Arizona Gov. Jan Brewer vetoed this evening a bill that would allow businesses to deny services based on religious grounds, such as a baker refusing to make a wedding cake for a same-sex couple.
“I call them like I see them despite the tears or the boos from the crowds,” the Republican governor said as protesters rallied outside her office.
Brewer said she met with attorneys, lawmakers and citizens on both sides of the issue after the bill landed on her desk. Those who urged her to veto the bill included former GOP presidential candidate Mitt Romney and Arizona GOP Sens. John McCain and Jeff Flake.
Brewer said that as governor she has “protected religious freedoms when specific concerns” have arisen, but the bill presented to her was too broad.

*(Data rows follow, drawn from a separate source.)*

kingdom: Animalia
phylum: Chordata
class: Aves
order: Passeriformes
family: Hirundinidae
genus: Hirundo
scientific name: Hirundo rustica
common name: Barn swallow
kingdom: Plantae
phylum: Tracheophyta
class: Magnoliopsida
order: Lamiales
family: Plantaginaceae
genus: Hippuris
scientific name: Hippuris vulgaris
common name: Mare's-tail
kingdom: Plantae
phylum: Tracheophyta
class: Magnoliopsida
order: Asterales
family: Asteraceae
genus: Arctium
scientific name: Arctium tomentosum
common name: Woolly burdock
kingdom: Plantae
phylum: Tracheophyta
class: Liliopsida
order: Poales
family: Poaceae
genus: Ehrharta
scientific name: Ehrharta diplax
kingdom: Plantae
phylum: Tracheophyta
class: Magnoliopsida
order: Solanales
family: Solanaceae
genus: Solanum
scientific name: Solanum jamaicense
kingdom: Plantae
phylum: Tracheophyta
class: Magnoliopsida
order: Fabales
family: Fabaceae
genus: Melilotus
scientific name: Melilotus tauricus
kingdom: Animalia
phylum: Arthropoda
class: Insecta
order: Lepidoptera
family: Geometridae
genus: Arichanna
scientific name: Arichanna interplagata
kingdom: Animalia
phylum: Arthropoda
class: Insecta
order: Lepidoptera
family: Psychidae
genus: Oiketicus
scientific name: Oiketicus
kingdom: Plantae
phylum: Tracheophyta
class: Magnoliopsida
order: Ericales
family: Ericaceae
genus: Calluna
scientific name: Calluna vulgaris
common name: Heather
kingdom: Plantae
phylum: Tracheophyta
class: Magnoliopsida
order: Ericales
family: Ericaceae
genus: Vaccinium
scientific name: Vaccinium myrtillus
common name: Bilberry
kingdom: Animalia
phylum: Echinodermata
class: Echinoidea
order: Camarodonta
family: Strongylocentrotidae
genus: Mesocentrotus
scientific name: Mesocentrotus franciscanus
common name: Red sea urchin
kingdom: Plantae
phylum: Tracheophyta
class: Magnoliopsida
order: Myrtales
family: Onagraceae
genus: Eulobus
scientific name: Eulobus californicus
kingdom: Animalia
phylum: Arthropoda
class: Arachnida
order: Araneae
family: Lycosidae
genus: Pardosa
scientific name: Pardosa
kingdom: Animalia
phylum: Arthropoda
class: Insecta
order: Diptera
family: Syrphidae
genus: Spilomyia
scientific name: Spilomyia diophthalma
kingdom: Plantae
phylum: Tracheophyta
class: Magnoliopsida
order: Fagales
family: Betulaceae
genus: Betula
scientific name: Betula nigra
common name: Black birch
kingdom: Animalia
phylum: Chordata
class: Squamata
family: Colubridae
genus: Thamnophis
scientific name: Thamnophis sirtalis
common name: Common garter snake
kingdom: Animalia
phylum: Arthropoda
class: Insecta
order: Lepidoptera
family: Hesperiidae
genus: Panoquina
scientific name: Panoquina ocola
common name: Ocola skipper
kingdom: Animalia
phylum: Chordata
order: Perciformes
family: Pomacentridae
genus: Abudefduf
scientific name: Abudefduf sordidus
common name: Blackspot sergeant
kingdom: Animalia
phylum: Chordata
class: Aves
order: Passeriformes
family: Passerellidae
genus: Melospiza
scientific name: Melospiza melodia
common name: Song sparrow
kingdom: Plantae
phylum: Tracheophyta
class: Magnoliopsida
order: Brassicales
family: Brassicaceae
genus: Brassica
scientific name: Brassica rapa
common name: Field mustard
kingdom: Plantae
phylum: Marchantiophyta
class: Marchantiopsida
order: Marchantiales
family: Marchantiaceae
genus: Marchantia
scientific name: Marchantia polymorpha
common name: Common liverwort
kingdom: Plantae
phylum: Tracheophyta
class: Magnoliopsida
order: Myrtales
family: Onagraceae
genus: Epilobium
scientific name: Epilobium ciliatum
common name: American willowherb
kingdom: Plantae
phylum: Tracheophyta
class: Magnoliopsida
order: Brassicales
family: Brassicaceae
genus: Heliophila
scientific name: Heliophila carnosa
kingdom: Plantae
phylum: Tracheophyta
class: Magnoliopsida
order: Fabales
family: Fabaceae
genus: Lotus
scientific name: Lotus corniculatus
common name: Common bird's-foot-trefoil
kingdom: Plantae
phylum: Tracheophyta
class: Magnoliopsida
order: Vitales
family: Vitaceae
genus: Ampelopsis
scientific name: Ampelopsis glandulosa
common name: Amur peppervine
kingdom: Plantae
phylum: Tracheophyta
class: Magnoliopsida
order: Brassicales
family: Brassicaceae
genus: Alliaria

She also tersely said that it fell outside of the scope of the agenda she sought this year. “I made my priorities for this session abundantly clear,” she said, noting she wanted a budget to keep Arizona “one of the best states to grow or start a business” and fixing a broken children protective system.
“Instead, this is the first policy bill to cross my desk,” Brewer said. “…I have not heard one example where business owners’ religious liberties has been violated” in the state.
“I understand that long-held norms about marriage and family are being challenged,” she added, but stressed that the bill as written carried the “potential to create more problems than it purports to solve.”
She also said she feared it would divide Arizona “in ways no one could imagine.”
Brewer encouraged that people try to turn the “ugliness” that resulted from debate over the bill “into a new search for greater respect and understanding.”
The governor left without taking questions from the media.